Columbia University’s summer program, which admits over 2,000 students a year and costs over $7,000 for three weeks of schooling, supposedly does not affect undergraduate admissions. However, about 25 percent of Columbia summer program attendees went on to attend the university. When compared to the university’s 6 percent acceptance rate, it appears that those who attend the summer program have a clear advantage.

It is true that this advantage is not entirely based on attending the summer program. Those who attend summer programs are likely to get a letter of recommendation from faculty at the university, and, being able to pay for the program itself, likely are wealthier than the average applicant, giving them greater access to tutors, SAT practice exams and college admissions counselors.

However, this jump is extraordinarily high for one of the most selective schools in the country. To observers, it certainly appears that those who attend the program have a definite and clear advantage when applying to the university.

Such evidence suggests a deeply disturbing trend: the pre-college program, supposedly a tool for students to become accustomed to college life while taking rigorous courses, has turned into a cash cow that preys on the fears of wealthier students and parents while at the same time disadvantaging poorer families.

Why else would the acceptance rate for the pre-college summer program at the University of Chicago be 70 percent, a mammoth-sized jump from the school’s 8 percent undergraduate acceptance rate?

The answer is simple: most universities have little to no interest in making these programs about learning. Instead, colleges see them as a way to make lots of money off of the anxieties of parents and students who will fight for every last advantage to get into the best school.

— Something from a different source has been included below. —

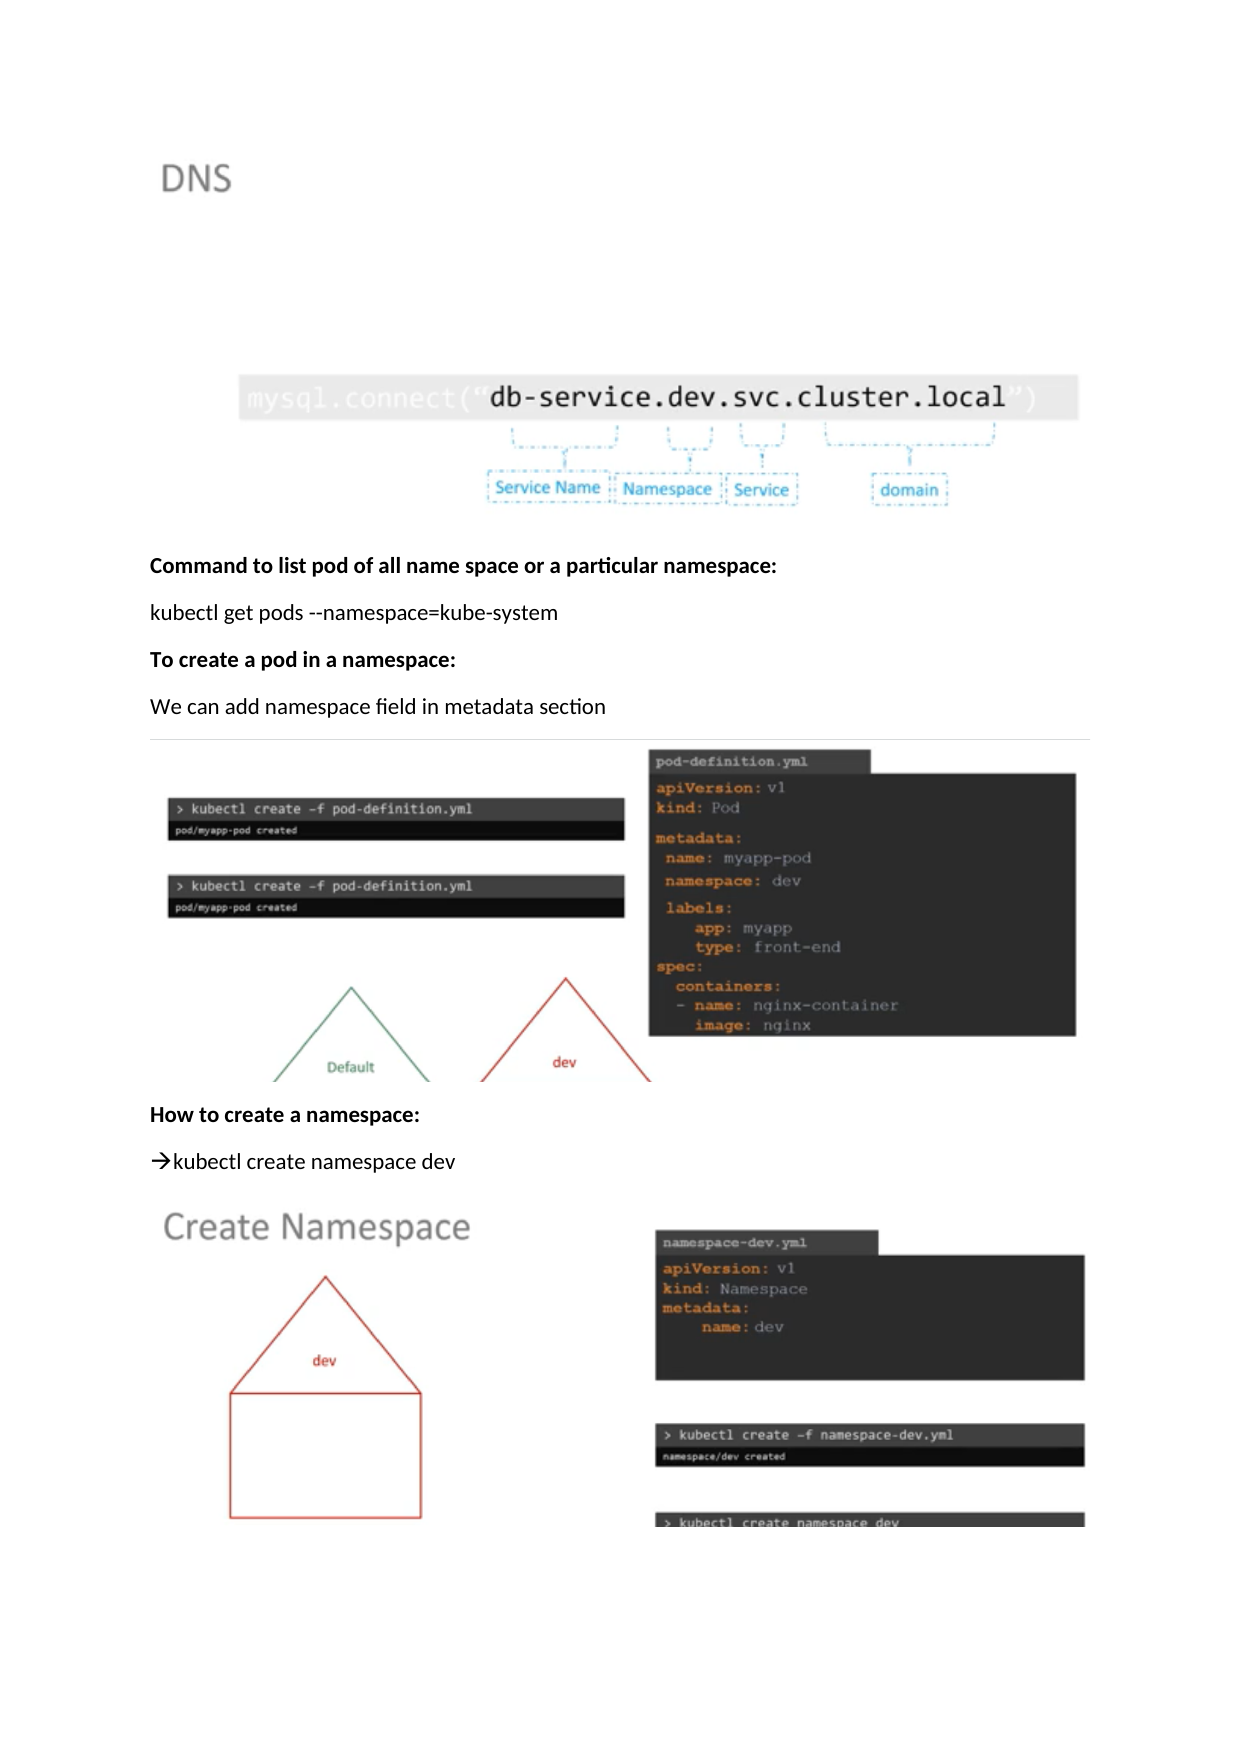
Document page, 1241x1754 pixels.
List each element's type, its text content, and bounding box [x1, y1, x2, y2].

It appears that the pre-college program has now become the textbook definition of pay-to-play corruption. Parents pay the university thousands of dollars to allow their child to stay on campus for a few weeks, take non-intensive “classes,” and leave with an advantage in the college admissions process. In short, parents pay to increase the chance that their child gets admitted to a particular university —the definition of pay-to-play corruption.

The system is unlikely to change: as long as students and parents lust after big-name schools, colleges will have no problem taking a student’s money in exchange for an unofficial advantage at getting into the school. The pre-college program today is a sad state of affairs: a program that uses the rich for their money, disadvantages the poor, does nothing to further education and ultimately does nothing but take advantage of a school’s brand.